__About this task__: Could you print each of the records below exactly?

[Dataset entries]
↓↓↓

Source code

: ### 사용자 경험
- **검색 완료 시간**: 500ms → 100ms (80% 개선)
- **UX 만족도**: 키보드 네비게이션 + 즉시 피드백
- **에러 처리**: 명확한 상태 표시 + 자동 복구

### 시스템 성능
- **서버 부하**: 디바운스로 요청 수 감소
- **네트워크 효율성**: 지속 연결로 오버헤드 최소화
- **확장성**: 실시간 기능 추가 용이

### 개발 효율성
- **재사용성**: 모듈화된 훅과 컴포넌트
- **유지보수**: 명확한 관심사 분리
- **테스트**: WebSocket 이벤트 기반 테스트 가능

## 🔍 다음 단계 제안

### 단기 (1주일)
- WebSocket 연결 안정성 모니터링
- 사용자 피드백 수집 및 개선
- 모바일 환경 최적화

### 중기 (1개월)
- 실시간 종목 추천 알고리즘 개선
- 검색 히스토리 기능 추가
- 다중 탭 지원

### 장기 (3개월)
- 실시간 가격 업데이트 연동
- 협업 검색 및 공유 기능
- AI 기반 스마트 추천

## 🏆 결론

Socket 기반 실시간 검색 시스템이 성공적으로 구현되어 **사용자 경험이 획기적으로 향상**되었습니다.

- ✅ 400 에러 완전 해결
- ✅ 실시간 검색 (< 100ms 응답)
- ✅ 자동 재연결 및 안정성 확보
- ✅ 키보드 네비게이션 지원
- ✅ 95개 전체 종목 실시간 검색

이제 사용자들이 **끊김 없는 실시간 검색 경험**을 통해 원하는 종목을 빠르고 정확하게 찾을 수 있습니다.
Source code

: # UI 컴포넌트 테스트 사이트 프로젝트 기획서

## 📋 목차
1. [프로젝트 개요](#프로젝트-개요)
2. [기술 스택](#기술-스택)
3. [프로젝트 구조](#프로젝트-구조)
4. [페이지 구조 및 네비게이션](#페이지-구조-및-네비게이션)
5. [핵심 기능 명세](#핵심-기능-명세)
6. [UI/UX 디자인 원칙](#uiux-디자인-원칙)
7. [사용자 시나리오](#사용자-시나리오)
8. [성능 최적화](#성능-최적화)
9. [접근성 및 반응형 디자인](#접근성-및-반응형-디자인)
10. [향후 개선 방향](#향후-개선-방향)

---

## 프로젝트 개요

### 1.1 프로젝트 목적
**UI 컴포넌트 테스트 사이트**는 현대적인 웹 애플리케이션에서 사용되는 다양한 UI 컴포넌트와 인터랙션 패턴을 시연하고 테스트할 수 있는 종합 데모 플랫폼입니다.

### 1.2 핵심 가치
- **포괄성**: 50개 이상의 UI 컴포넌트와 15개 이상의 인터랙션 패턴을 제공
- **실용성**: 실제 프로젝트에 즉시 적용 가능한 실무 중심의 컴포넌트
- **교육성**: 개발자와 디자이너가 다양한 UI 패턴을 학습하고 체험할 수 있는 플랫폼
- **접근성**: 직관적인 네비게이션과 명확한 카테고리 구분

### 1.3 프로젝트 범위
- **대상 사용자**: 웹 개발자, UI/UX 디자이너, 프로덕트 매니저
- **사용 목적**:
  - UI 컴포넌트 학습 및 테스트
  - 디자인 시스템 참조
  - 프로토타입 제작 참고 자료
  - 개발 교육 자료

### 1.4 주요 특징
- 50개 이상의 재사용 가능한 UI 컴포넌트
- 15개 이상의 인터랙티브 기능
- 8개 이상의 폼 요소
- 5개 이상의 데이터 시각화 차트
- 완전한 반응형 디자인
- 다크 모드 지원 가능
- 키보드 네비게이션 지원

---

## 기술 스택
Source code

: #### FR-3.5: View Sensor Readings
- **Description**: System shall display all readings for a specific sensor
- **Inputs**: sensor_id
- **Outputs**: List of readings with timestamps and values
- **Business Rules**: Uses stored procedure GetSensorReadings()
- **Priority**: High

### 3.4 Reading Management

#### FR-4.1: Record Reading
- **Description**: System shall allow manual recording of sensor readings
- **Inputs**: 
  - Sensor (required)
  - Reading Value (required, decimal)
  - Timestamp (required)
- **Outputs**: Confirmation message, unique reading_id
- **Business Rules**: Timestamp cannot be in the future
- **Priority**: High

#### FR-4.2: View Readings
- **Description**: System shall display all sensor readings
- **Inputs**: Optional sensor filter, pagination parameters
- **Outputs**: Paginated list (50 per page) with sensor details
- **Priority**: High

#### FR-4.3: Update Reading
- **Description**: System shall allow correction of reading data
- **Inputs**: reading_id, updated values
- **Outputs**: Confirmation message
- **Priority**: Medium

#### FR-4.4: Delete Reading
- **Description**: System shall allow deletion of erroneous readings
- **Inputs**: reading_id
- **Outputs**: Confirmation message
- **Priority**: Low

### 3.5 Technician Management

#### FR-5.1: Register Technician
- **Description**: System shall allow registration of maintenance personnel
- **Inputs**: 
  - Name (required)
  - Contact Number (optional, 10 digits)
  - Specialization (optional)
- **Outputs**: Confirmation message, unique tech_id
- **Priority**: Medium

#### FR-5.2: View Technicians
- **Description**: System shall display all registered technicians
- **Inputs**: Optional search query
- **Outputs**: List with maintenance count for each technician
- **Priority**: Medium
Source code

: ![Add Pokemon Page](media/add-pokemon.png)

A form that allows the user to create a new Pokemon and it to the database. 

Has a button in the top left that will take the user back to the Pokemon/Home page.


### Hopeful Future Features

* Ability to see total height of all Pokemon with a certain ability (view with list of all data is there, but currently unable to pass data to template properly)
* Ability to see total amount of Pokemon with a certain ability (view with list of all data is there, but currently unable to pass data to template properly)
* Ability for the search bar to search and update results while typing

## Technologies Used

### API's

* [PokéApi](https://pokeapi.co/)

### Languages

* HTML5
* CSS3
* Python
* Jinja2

↑↑↑

__Your solution__:
Source code

: ### 사용자 경험
- **검색 완료 시간**: 500ms → 100ms (80% 개선)
- **UX 만족도**: 키보드 네비게이션 + 즉시 피드백
- **에러 처리**: 명확한 상태 표시 + 자동 복구

### 시스템 성능
- **서버 부하**: 디바운스로 요청 수 감소
- **네트워크 효율성**: 지속 연결로 오버헤드 최소화
- **확장성**: 실시간 기능 추가 용이

### 개발 효율성
- **재사용성**: 모듈화된 훅과 컴포넌트
- **유지보수**: 명확한 관심사 분리
- **테스트**: WebSocket 이벤트 기반 테스트 가능

## 🔍 다음 단계 제안

### 단기 (1주일)
- WebSocket 연결 안정성 모니터링
- 사용자 피드백 수집 및 개선
- 모바일 환경 최적화

### 중기 (1개월)
- 실시간 종목 추천 알고리즘 개선
- 검색 히스토리 기능 추가
- 다중 탭 지원

### 장기 (3개월)
- 실시간 가격 업데이트 연동
- 협업 검색 및 공유 기능
- AI 기반 스마트 추천

## 🏆 결론

Socket 기반 실시간 검색 시스템이 성공적으로 구현되어 **사용자 경험이 획기적으로 향상**되었습니다.

- ✅ 400 에러 완전 해결
- ✅ 실시간 검색 (< 100ms 응답)
- ✅ 자동 재연결 및 안정성 확보
- ✅ 키보드 네비게이션 지원
- ✅ 95개 전체 종목 실시간 검색

이제 사용자들이 **끊김 없는 실시간 검색 경험**을 통해 원하는 종목을 빠르고 정확하게 찾을 수 있습니다.
Source code

: # UI 컴포넌트 테스트 사이트 프로젝트 기획서

## 📋 목차
1. [프로젝트 개요](#프로젝트-개요)
2. [기술 스택](#기술-스택)
3. [프로젝트 구조](#프로젝트-구조)
4. [페이지 구조 및 네비게이션](#페이지-구조-및-네비게이션)
5. [핵심 기능 명세](#핵심-기능-명세)
6. [UI/UX 디자인 원칙](#uiux-디자인-원칙)
7. [사용자 시나리오](#사용자-시나리오)
8. [성능 최적화](#성능-최적화)
9. [접근성 및 반응형 디자인](#접근성-및-반응형-디자인)
10. [향후 개선 방향](#향후-개선-방향)

---

## 프로젝트 개요

### 1.1 프로젝트 목적
**UI 컴포넌트 테스트 사이트**는 현대적인 웹 애플리케이션에서 사용되는 다양한 UI 컴포넌트와 인터랙션 패턴을 시연하고 테스트할 수 있는 종합 데모 플랫폼입니다.

### 1.2 핵심 가치
- **포괄성**: 50개 이상의 UI 컴포넌트와 15개 이상의 인터랙션 패턴을 제공
- **실용성**: 실제 프로젝트에 즉시 적용 가능한 실무 중심의 컴포넌트
- **교육성**: 개발자와 디자이너가 다양한 UI 패턴을 학습하고 체험할 수 있는 플랫폼
- **접근성**: 직관적인 네비게이션과 명확한 카테고리 구분

### 1.3 프로젝트 범위
- **대상 사용자**: 웹 개발자, UI/UX 디자이너, 프로덕트 매니저
- **사용 목적**:
  - UI 컴포넌트 학습 및 테스트
  - 디자인 시스템 참조
  - 프로토타입 제작 참고 자료
  - 개발 교육 자료

### 1.4 주요 특징
- 50개 이상의 재사용 가능한 UI 컴포넌트
- 15개 이상의 인터랙티브 기능
- 8개 이상의 폼 요소
- 5개 이상의 데이터 시각화 차트
- 완전한 반응형 디자인
- 다크 모드 지원 가능
- 키보드 네비게이션 지원

---

## 기술 스택
Source code

: #### FR-3.5: View Sensor Readings
- **Description**: System shall display all readings for a specific sensor
- **Inputs**: sensor_id
- **Outputs**: List of readings with timestamps and values
- **Business Rules**: Uses stored procedure GetSensorReadings()
- **Priority**: High

### 3.4 Reading Management

#### FR-4.1: Record Reading
- **Description**: System shall allow manual recording of sensor readings
- **Inputs**: 
  - Sensor (required)
  - Reading Value (required, decimal)
  - Timestamp (required)
- **Outputs**: Confirmation message, unique reading_id
- **Business Rules**: Timestamp cannot be in the future
- **Priority**: High

#### FR-4.2: View Readings
- **Description**: System shall display all sensor readings
- **Inputs**: Optional sensor filter, pagination parameters
- **Outputs**: Paginated list (50 per page) with sensor details
- **Priority**: High

#### FR-4.3: Update Reading
- **Description**: System shall allow correction of reading data
- **Inputs**: reading_id, updated values
- **Outputs**: Confirmation message
- **Priority**: Medium

#### FR-4.4: Delete Reading
- **Description**: System shall allow deletion of erroneous readings
- **Inputs**: reading_id
- **Outputs**: Confirmation message
- **Priority**: Low

### 3.5 Technician Management

#### FR-5.1: Register Technician
- **Description**: System shall allow registration of maintenance personnel
- **Inputs**: 
  - Name (required)
  - Contact Number (optional, 10 digits)
  - Specialization (optional)
- **Outputs**: Confirmation message, unique tech_id
- **Priority**: Medium

#### FR-5.2: View Technicians
- **Description**: System shall display all registered technicians
- **Inputs**: Optional search query
- **Outputs**: List with maintenance count for each technician
- **Priority**: Medium
Source code

: ![Add Pokemon Page](media/add-pokemon.png)

A form that allows the user to create a new Pokemon and it to the database. 

Has a button in the top left that will take the user back to the Pokemon/Home page.


### Hopeful Future Features

* Ability to see total height of all Pokemon with a certain ability (view with list of all data is there, but currently unable to pass data to template properly)
* Ability to see total amount of Pokemon with a certain ability (view with list of all data is there, but currently unable to pass data to template properly)
* Ability for the search bar to search and update results while typing

## Technologies Used

### API's

* [PokéApi](https://pokeapi.co/)

### Languages

* HTML5
* CSS3
* Python
* Jinja2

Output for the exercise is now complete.